I have long thought that, for all his down-with-the-people appeal, Vince Cable was something of an arse, a populist gadfly. I hadn't figured that he was this much of an arse.
The initial revelations in the Daily Telegraph were embarrassing enough. First he overstates his importance by claiming he could use the "nuclear option" and walk out on the government, bringing down the coalition, should he ever feel it necessary. More damaging still were the later comments (not even mentioned by the Telegraph and, it would seem, purposefully not reported) that he was "at war" with Rupert Murdoch. Pretty damning coming from the Business Secretary, someone who will have a quasi-judicial role in determining whether or not News International's proposed takeover of BSkyB should be permitted or not. Sounds like he's already made his mind up about it. In private conversations, at least.
Or not so private, given that he was talking to reporters from the Daily Telegraph and not members of his constituency as he thought. Terrible error of judgement from such an experienced politician. He's paid the price now, being partially stripped of responsibilities but still a member of the cabinet. It's been pointed out by several observers that Cameron would have come down a lot harder if one of his own had been so careless, which perhaps lends credence after all to Cable's bold claims to be pivotal to the coalition hanging together. To strip him of all ministerial responsibility would have caused deep divisions within the Lib Dems.
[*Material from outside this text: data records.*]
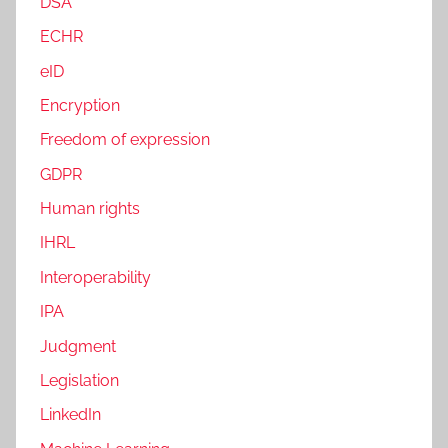
DSA
ECHR
eID
Encryption
Freedom of expression
GDPR
Human rights
IHRL
Interoperability
IPA
Judgment
Legislation
LinkedIn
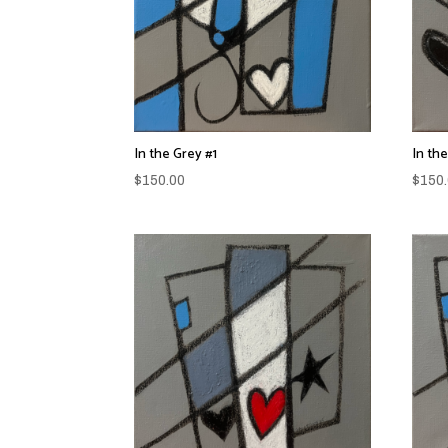
In the Grey #1
In th
$
150.00
$
150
I commented earlier in the year (although perhaps not on this blog because I cannot find it anywhere) that there are things in my fridge with a longer shelf-life than this coalition. So far that hasn't shown to be correct, but it's certainly being tested at the moment. If Cable's comments about the conflicts that go on behind closed doors are true (and let's face it, they probably are) then I think it will be nothing short of a miracle if it manages to last for five years.